Loss to follow-up (LTFU) was defined as 365 days without contact to the HIV care system. Data were obtained from the nationwide Danish HIV Cohort study, The Danish National Hospital Registry and The Danish Civil Registration System. Incidence rates, risk factors for LTFU and return to care and mortality rate ratios (MRRs) were estimated using Poisson regression analyses.


We included 4745 HIV patients who were followed for 36 692 person-years. Patients were retained in care 95.0% of person-years under observation, increasing to 98.1% after initiation of highly active antiretroviral treatment (HAART).
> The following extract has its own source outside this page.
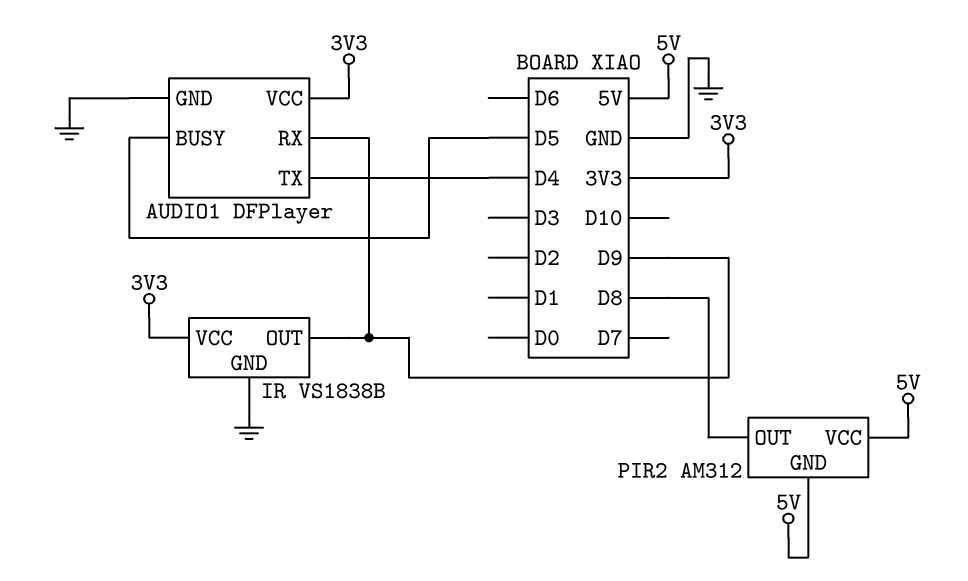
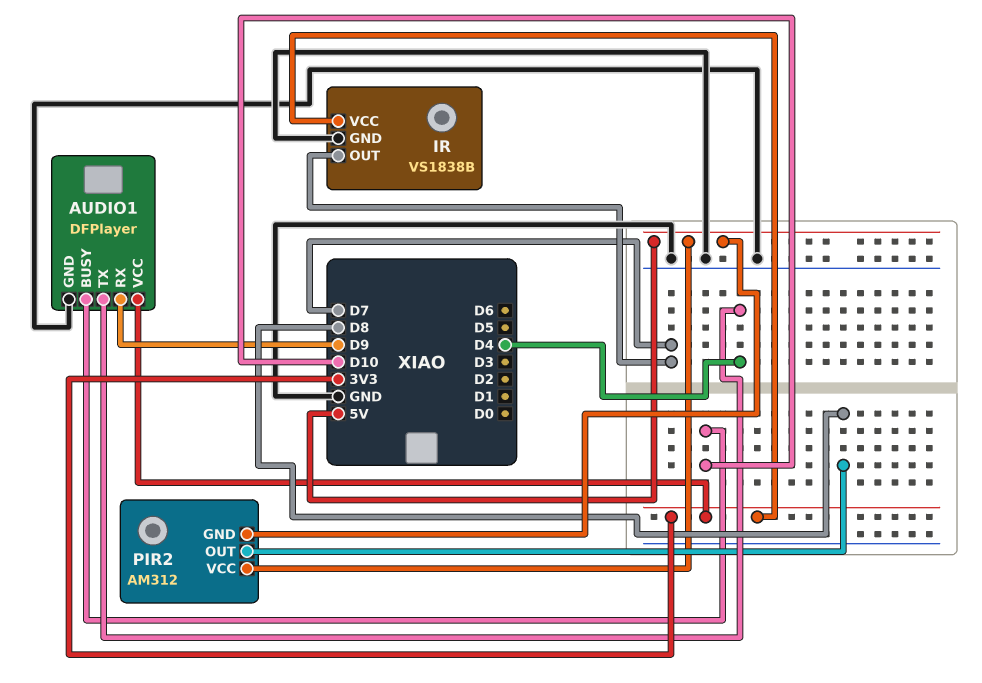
AUDIO1 pin BUSY: D5 -> D10
IR pin OUT: D9 -> D7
The overall incidence rate/100 person-years for first episode of LTFU was 2.6 [95% confidence interval (CI) 2.5–2.8] and was significantly lower after initiation of HAART [1.2 (95% CI 1.0–1.3)]. Five years after LTFU the probability of return to care was 0.87 (95% CI 0.84–0.90). The risk of death was significantly increased after LTFU [MRR 1.9 (95% CI 1.6–2.6)] and 6 months or less after return to care [MRR 10.9 (95% CI 5.9–19.9)].


Retention in care of Danish HIV patients is high, especially after initiation of HAART. Absence from HIV care is associated with increased mortality. We conclude that high rates of retention can be achieved in a healthcare system with free access to treatment and is associated with a favorable outcome.